DPS: It’s the dark side and light side. One’s a little more beautiful and flowery and the other is more about death and dying. Nasty insects. More skulls and bones. The idea is that life is [full of] amazing juxtapositions, life, death, dying, rebirth, light and dark, yin and yang.

The front and back used to be the case every time in the beginning, but a lot of the week to week stuff is now the 750ml bottle releases. On those there’s just one panel of artwork. Or we’ve been doing collabs with other breweries, like Other Half. Two sides are strictly for Burial on-the-shelf releases. We thought it’d be interesting because depending on how it gets placed on the shelf, you’ll see it differently.

JTS: What’s your backstory? How’d you come to be the artist that you are today?

DPS: I’ve been drawing my whole life. It used to drive my mom nuts. I would doodle all over her lamp shades and the walls. I’d draw on everything; I was a machine. Half the time they didn’t need a babysitter. They’d sit me down with a stack of paper and a ballpoint pen and I’d be occupied for hours.

Then, coming up as a teenager, there was a DYI scene that bloomed in the 80s. You did everything on your own. These bands booked on their own venues, did their own art, etc. So I was doing flyers for band shows and skateboarding shows. Hand drawing t-shirts for my bands. None of us could afford our own shirts. Art was a huge part of my life growing up. Almost a necessity. Music has been a huge part of my life since I was three. I wanted to do art for a living. My mom said find something practical. Just drawing stuff isn’t going to make you money. So I set my sights on architecture.

Then, after 20 years of architecture, I got really burned out. So I went back to art part time. In the beginning I did it for free. I picked a scene I really loved and kept giving stuff away. I was drawing four hours a night at the dining room table. It got to the point three or four years ago that I got laid off, but I had doubled my income from art. I thought about getting another job, and was really surprised when my wife said ‘Fuck that, keep doing this. You look like you’re shy about jumping out of a window.’

JTS: How do you feel about the growing popularity of craft beer?

DPS: As an artist, I really find it interesting. We’re finally seeing everything in life become artisan. People that are passionate create something that’s not traditionally artistic, but is everything it can be. We’re having a renaissance of guys who make sausages, or guys who make candles and compete with big box stores. When I talk to the Burial guys, everyone from the guy who was cleaning up or tending bar had the same passion as the guys who own it. There’s value in a belief in what you do. When I draw these things and taste their beers, I’m blown away. All I drink now is craft beer. You can just taste so many people working hard at what they do. If you like beer it’s a good time to be alive.
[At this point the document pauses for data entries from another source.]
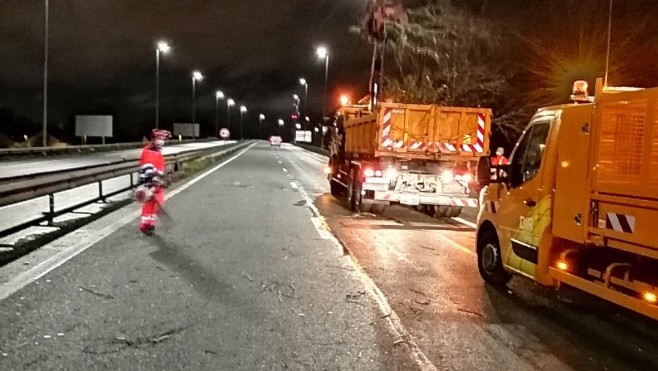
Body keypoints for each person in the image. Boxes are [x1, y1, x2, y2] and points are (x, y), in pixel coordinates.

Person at [138, 129, 171, 235]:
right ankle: (145, 225)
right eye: (159, 139)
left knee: (156, 203)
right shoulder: (150, 152)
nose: (162, 141)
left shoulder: (156, 151)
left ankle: (149, 223)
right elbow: (148, 168)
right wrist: (151, 185)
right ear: (153, 139)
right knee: (150, 203)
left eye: (163, 139)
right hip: (150, 182)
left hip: (155, 182)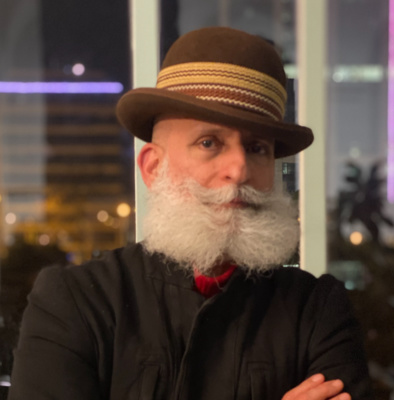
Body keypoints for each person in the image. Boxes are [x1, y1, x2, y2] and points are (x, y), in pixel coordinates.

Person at [8, 27, 373, 400]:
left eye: (257, 148)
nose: (239, 169)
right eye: (209, 142)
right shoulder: (75, 302)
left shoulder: (316, 309)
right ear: (153, 168)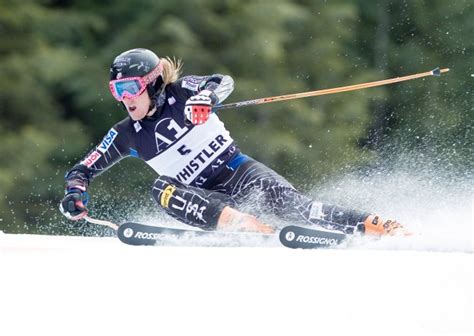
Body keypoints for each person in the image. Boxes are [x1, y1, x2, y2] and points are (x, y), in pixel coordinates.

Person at [59, 48, 405, 236]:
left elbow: (222, 81)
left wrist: (206, 98)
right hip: (204, 199)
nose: (124, 99)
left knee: (299, 207)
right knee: (161, 188)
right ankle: (239, 225)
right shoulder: (125, 135)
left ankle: (374, 225)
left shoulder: (182, 92)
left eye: (129, 88)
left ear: (150, 84)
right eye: (116, 91)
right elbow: (83, 169)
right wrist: (75, 193)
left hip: (240, 172)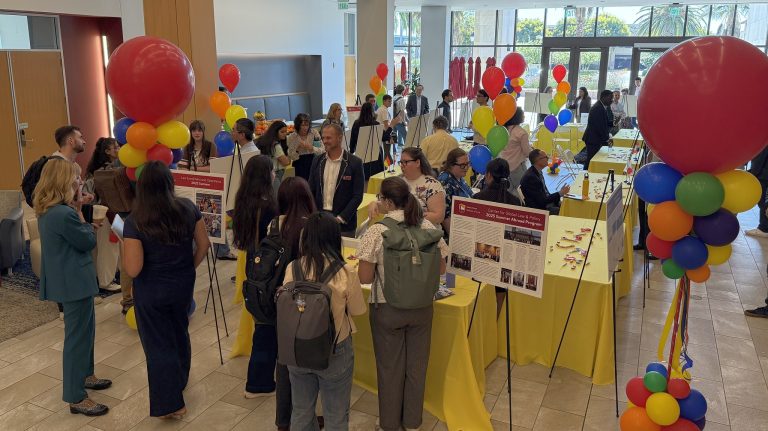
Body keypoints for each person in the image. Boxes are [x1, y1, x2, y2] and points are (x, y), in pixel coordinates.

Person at [357, 176, 448, 431]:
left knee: (389, 369)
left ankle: (388, 424)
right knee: (417, 368)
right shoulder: (427, 224)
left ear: (386, 202)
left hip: (387, 308)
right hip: (422, 308)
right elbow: (441, 268)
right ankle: (412, 422)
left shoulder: (377, 231)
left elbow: (365, 278)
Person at [122, 161, 209, 419]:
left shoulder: (135, 220)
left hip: (151, 289)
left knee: (158, 345)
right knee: (179, 331)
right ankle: (179, 379)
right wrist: (187, 266)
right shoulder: (188, 208)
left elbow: (134, 269)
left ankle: (172, 404)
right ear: (170, 183)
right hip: (182, 283)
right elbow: (203, 244)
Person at [34, 158, 112, 416]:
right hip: (73, 281)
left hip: (69, 278)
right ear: (63, 181)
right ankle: (76, 396)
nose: (80, 181)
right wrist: (81, 215)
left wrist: (79, 214)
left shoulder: (51, 209)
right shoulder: (65, 213)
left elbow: (75, 236)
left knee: (84, 332)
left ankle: (86, 374)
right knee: (77, 338)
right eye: (76, 177)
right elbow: (87, 242)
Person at [283, 212, 366, 431]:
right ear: (334, 238)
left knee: (301, 411)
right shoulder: (346, 272)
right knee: (336, 416)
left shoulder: (294, 267)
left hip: (297, 348)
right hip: (335, 350)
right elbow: (358, 310)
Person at [270, 176, 317, 430]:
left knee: (283, 361)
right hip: (304, 301)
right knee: (305, 365)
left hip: (279, 299)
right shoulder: (310, 226)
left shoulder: (274, 225)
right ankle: (304, 417)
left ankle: (283, 421)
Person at [231, 155, 280, 399]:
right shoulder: (268, 205)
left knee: (262, 324)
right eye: (272, 171)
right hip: (266, 270)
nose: (275, 174)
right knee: (266, 328)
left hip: (252, 266)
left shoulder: (243, 200)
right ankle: (258, 383)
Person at [473, 158, 522, 316]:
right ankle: (497, 321)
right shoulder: (515, 201)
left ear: (487, 175)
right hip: (506, 258)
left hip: (480, 257)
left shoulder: (478, 199)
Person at [308, 123, 365, 237]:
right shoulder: (317, 161)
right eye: (323, 137)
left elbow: (357, 196)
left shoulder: (355, 163)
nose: (325, 141)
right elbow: (311, 190)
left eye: (328, 138)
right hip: (320, 222)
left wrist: (341, 218)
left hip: (344, 225)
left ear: (340, 138)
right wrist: (315, 215)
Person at [370, 147, 445, 227]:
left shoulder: (432, 185)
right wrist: (375, 204)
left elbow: (438, 217)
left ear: (417, 163)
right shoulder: (399, 181)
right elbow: (388, 206)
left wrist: (405, 216)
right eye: (400, 162)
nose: (402, 166)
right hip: (399, 231)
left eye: (405, 162)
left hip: (423, 233)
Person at [83, 137, 121, 293]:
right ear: (107, 152)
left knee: (99, 247)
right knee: (110, 246)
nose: (119, 149)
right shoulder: (108, 171)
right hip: (108, 212)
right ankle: (107, 280)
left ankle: (101, 276)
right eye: (116, 147)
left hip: (97, 212)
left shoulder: (95, 170)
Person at [520, 149, 570, 215]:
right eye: (546, 157)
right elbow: (542, 201)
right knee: (565, 211)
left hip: (544, 204)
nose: (548, 159)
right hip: (538, 210)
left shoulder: (537, 172)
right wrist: (560, 193)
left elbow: (545, 194)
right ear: (538, 160)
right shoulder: (531, 178)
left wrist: (559, 196)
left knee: (566, 205)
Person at [437, 148, 472, 235]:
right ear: (452, 165)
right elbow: (445, 217)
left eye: (468, 164)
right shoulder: (445, 181)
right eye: (463, 165)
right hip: (453, 231)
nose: (467, 168)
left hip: (464, 224)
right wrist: (456, 239)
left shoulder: (459, 176)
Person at [498, 107, 532, 193]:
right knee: (521, 191)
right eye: (523, 114)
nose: (524, 116)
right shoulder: (521, 132)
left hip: (504, 165)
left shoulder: (502, 129)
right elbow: (527, 152)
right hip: (517, 167)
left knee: (507, 191)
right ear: (518, 117)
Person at [581, 90, 614, 169]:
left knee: (591, 159)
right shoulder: (598, 108)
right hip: (593, 139)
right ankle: (584, 175)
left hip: (594, 138)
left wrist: (613, 123)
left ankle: (587, 174)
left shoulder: (601, 106)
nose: (611, 101)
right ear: (604, 97)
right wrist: (607, 138)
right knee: (591, 160)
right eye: (610, 98)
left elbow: (604, 122)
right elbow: (600, 127)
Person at [349, 102, 384, 177]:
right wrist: (391, 126)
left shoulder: (356, 123)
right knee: (376, 175)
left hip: (361, 152)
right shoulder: (376, 124)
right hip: (375, 153)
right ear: (372, 111)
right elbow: (384, 138)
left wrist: (351, 151)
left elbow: (353, 139)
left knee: (363, 175)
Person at [256, 120, 291, 191]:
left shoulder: (265, 141)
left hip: (265, 173)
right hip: (276, 174)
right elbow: (286, 162)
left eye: (286, 131)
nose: (285, 134)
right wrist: (290, 155)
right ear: (275, 132)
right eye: (282, 132)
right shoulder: (275, 145)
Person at [288, 113, 324, 181]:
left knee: (314, 185)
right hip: (299, 164)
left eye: (307, 125)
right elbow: (291, 157)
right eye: (302, 125)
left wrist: (311, 148)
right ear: (298, 125)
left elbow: (322, 150)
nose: (305, 128)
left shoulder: (314, 133)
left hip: (313, 161)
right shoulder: (292, 137)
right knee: (302, 186)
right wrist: (297, 150)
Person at [746, 146, 768, 238]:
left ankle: (764, 228)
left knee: (763, 201)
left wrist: (753, 173)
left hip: (764, 175)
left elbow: (759, 158)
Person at [376, 94, 402, 168]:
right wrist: (389, 136)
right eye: (389, 101)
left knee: (387, 152)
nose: (390, 103)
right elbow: (386, 124)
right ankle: (388, 168)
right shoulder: (384, 110)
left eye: (391, 101)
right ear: (384, 101)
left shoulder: (381, 109)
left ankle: (388, 167)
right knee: (387, 152)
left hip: (382, 133)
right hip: (384, 133)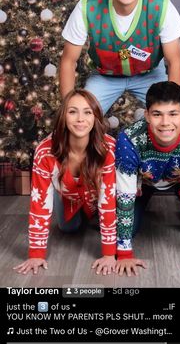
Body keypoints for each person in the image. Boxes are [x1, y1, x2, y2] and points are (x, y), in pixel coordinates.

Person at [60, 0, 180, 114]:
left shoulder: (160, 5)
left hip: (150, 75)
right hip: (105, 76)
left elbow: (175, 60)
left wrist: (172, 109)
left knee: (168, 118)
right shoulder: (87, 7)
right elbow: (68, 61)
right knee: (80, 117)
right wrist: (69, 112)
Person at [115, 81, 180, 278]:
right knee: (131, 229)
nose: (165, 122)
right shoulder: (128, 139)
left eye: (173, 114)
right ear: (146, 115)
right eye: (157, 114)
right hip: (142, 183)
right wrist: (125, 252)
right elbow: (124, 198)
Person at [13, 89, 116, 276]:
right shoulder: (45, 152)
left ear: (96, 117)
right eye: (72, 111)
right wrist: (36, 254)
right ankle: (82, 213)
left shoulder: (108, 149)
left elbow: (108, 200)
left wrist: (109, 254)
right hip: (68, 195)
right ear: (63, 116)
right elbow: (39, 203)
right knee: (68, 228)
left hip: (101, 196)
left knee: (122, 228)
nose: (80, 119)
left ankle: (92, 213)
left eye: (87, 112)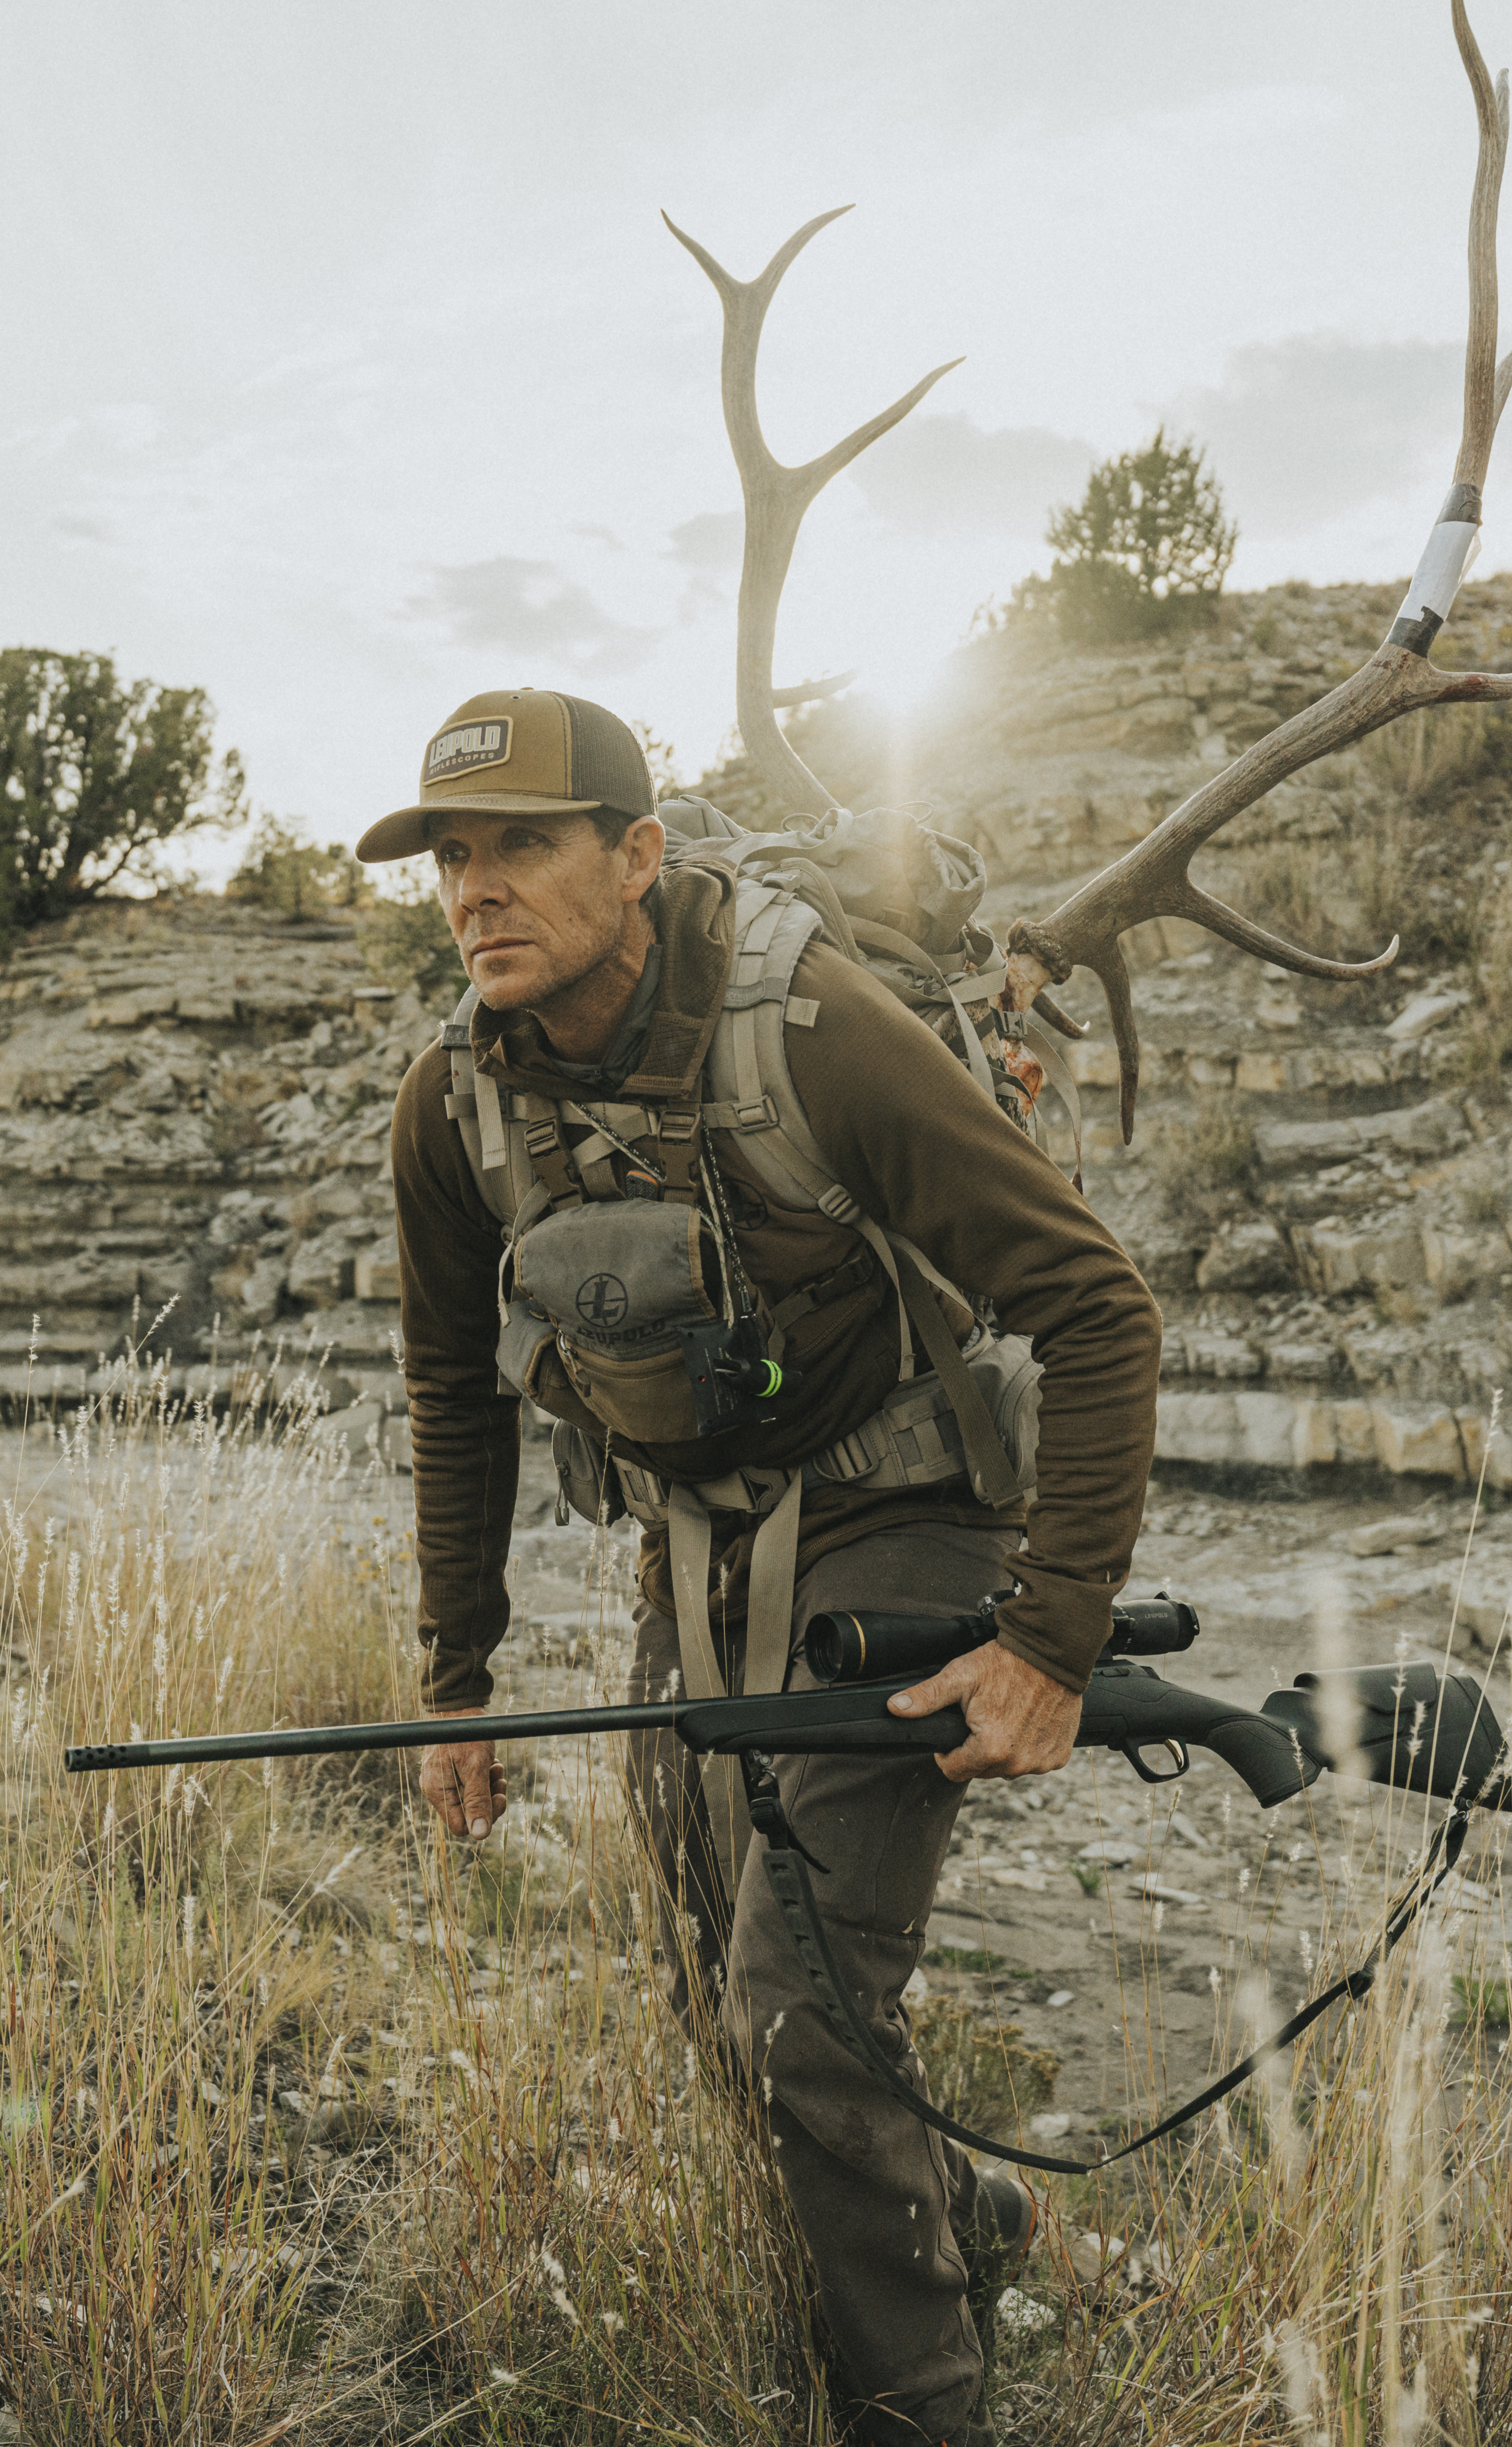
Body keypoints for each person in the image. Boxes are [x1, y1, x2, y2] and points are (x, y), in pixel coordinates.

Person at [363, 686, 1162, 2447]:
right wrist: (458, 1682)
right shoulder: (454, 1106)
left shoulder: (813, 1030)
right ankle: (976, 2226)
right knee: (702, 1968)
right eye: (449, 855)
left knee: (799, 2006)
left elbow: (1096, 1309)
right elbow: (453, 1394)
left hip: (909, 1511)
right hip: (703, 1544)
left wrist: (1051, 1638)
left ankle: (921, 2416)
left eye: (523, 847)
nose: (474, 890)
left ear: (637, 857)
JTS: What’s your favorite Burial beer?

DPS: If I pick a standard one — Surf Wax IPA — but they’re doing an amazing job with sours. I love their beer and I swear on my mother’s life it has nothing to do with drawing for them. It’s the best beer I’ve ever had consistently across the board. And I don’t have ready access to their beer. But even if it’s been sitting in a box for a week coming in transit, it’s still the best beer I’ve ever tasted. Even styles of beer that historically my wife and I hated — like saisons — I love when I drink it from these guys. If you can get me to like a saison then you’re doing something right.

JTS: How has working for Burial changed your opinion on their beer, or craft beer in general?

DPS: I love the fact that art to them is not just something you apply to a can, some whimsical colors. The process we go through, as quick as it is, is super important to them. How invested they get is in the art is pretty cool. It’s humbling to me that they make me feel so important. All I can speak to is my personal experience. When I walk around the beer store at home and I’m looking at it, and I don’t mean it demeaning or to put myself above anyone else, but being honest and truthful there’s so much I see that’s just sort of bland and doesn’t seem like there’s really an emphasis toward actual art. Just some computer shapes and a graphic designer kind of thing. I don’t see a lot of heart in it I guess. Some might take offense, but it just does speak it me.